* _Consignes de l'exercice_
- A) Répondez aux questions suivantes à partir de l'extrait sur le film de Wajda :
(i) À quel film de Malraux l'extrait compare-t-il celui de Wajda ?
(ii) Comment le film présente-t-il la prison ?
(iii) Selon l'extrait, combien de temps après les événements du film survient l'échec politique de Walesa comme président de la Pologne ?
- B) Prolongez l'extrait sur le film de Wajda en reprenant juste après sa dernière phrase.

* _Extrait_
□ □ □ □ □
Ici il ne s'agît pas, comme dans "l'Espoir" de Malraux, de venger une défaite en transférant la logistique et les raisons du combat dans le tournage du film lui-même, presque plus épique que ce qu'il raconte.

Wajda est à la fois plus hagiographique, mais paradoxalement assez optimiste et presque léger car il sait qu'il est du côté du vainqueur inévitable.
Le film, de façon habile, en faisant de Walesa une trace dans un quasi-documentaire politique mais un (discret mais assez bon) acteur une fiction familiale et oedipienne, contribue d'ailleurs à protéger celui-ci, à renforcer sa stature tout en anticipant (habilement) sur l'emprisonnement ultérieur de Walesa (en montrant la prison comme un lieu de réflexion et d'introspection, plus proche de la retraite religieuse que du goulag, même si le film, dans son pan le plus poignant parle des tortures passées,un souvenir au sein de la fiction, à la fois conjuré et rappelé), ainsi que les accusations de collaborations avec le police (le pouvoir emprisonnait tout le monde à tour de rôle autant pour créer des collaborateurs futurs que pour cacher et faire taire).
Le film pointe aussi, involontairement, les raisons de l'échec politique ultériur de Walesa, président de la Pologne, dix ans après.
L'isolement de la Pologne fait que les ouvriers mobilisent dans le même temps la référence à un christianisme national (spiritualisé, ancré dans le sol plus que dans les âmes, connu de tous mais intransmissible hors l'état et la nation), et au libéralisme politique et économique (qu'ils ne connaissaient en fait pas plus que le pouvoir de Gierek lui-même et qui deveint une figure codée du salut religieux), cet espoir étant alors une forme de renoncement et de limite à leur propre combat : sorti des revendications économiques directes, ainsi que de la critique du focntionnement du chantier, et malgré le courage moral et le sens politique des ouvriers, le message politique de Solidarnosc apparaît étonnament flou, réclamant le reconnaissance par le pouvoir (d'ailleurs fatigué de lui-même) plutôt que le pouvoir lui-même. Dans la partie la plus documentaire du film, une femme dit "nous en sommes plus au XVIIème siècle, nous sommes maintenant informés, ce que le pouvoir ne comprend pas", elle n'a pas tort, mais doit se comparer au passé pour raconter son aliénation, toute l'inélucatibiltié du mouvement et de son repli tient dans cette comparaison, qui est avant tout, même chez ceux qui la développent une image.
□ □ □ □ □
* _Données présentées_
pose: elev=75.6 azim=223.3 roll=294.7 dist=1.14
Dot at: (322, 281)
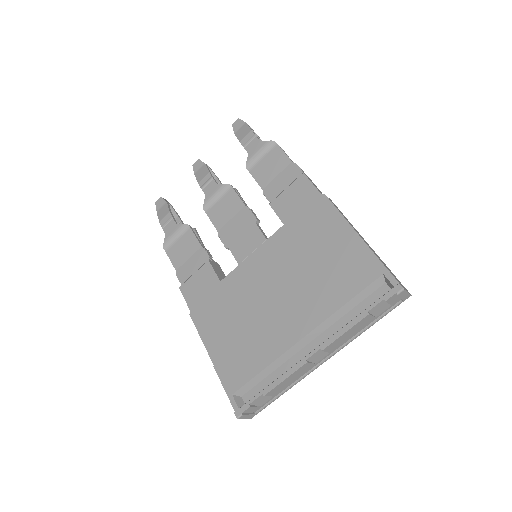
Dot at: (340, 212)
□ □ □ □ □
* _Réponses attendues_
- A)
(i) À « l'Espoir ».
(ii) Comme un lieu de réflexion et d'introspection, plus proche de la retraite religieuse que du goulag.
(iii) Dix ans après.

- B)
Le film montre finalement bien que ce n'est pas tant parce que les ouvriers n'avaient pas peur qu'il n'y pas eu de répression immédiate, mais parce que cette répression n'aurait servi à rien dans la logique interne du pouvoir, l'URSS, elle-même en crise et dans le flou, n'étant pas un enjeu politique.

De manière aussi forte et cette fois-ci volontaire, le film creuse dans l'époque, et se décadre des évènements 1980 qu'il raconte (et dont il est sûr du triomphe, et qu'il a l'honnêteté de desinvestir), pour raconter, comme une mauvaise conscience refoulée, et un comme un secret travaillant le présent, sans doute occultée par une partie des syndicalistes eux-mêmes, ou en tout cas less habitants de la ville , ce qui s'est passé 10 ans plus tôt, par des images d'époque très dures . Le film est ainsi moins ample, plus linéaire et intimiste, que "Danton" : tous les personnages sont conscients d'un horizon politique personnel et accessible, et exposent finalement, en se laissant travailler par la caméra, un secret personnel en croyant livrer des raisons politiques collectives. Ils préfèrent le confier à l'époque voire au syndicat qu'au pouvoir. Il est aussi articulé dans des mises en abymes complexes, avec du flashback dans du flashback
Il y a ainsi un tunnel, ou pendant 40 minutes (sur 2h30), la femme de Maciej, en prison, raconte calmement le film en train de se faire (sur sa rencontre amoureuse et son couple) ainsi que son propre film politique, qu'elle n'a pas pu faire.

Le film n'est pas non plus sans humour, avec le personnage central semi-tragique de Winkel, qui rappelle la figure typique dans le roman slave de l'alcoolique grotesque, du bouffon et tragique mais lucide (comme Ferdyshchenko dans l'Idiot), tout en transférant de manière réussie cette image d'Epinal vers la satire politique du présent.
Le régime est en effet grotesque, tutorant et brieffant en permanence Winkel, jusque dans les chiottes de son hôtel, lui donnant (comme des traces et des témoignages) les preuves accablantes qu'il doit ensuite re-fabriquer. Ce groteque deviendra finalement tragique, Winkel ne comprennant pas assez vite que le chantage du film est en fait exercé avant tout à son encontre (pour le faire craquer punir de son passé politique) plutôt que sur Tomczyk. Il grillera brutalement l'ami avec qui il avait renoué et qui l'a introduit dans le syndicat, en croyant l'aider. ce dernier fera le même parcours politique que lui, en retard et maintenant en sens inverse.

Enfin, le film est asez déroutant mais prenant dans la mise en scène du christianisme, qui est filmé à la fois comme la clé de la grève, et celle du personnage (le fils étant frustré de ne pas pouvoir rejouer la crucifixion du père : c'est Jerzy Radziwiłowicz qui joue d'ailleurs les deux, évoquant une sorte de trinité où le père et le fils seraient maintenus, mais l'Esprit Saint substitué par le principe immétariel et sacré du syndicat). Le christianisme est ici la pleine correspondance entre le sens et le visible, le terme ultime d'un grand transfert psychologique national, un épiphanie chosifiée, objet perpétuellement interprêtable, sans avoir lui-même de point de vue, quand le pouvoir stalinien, au contraire, change perpétuellement les rôles, oppose sens et justification (et donc se suicide, involontairement mais consciemment) se fait le confesseur et psychanalyste de ceux qu'il espionne.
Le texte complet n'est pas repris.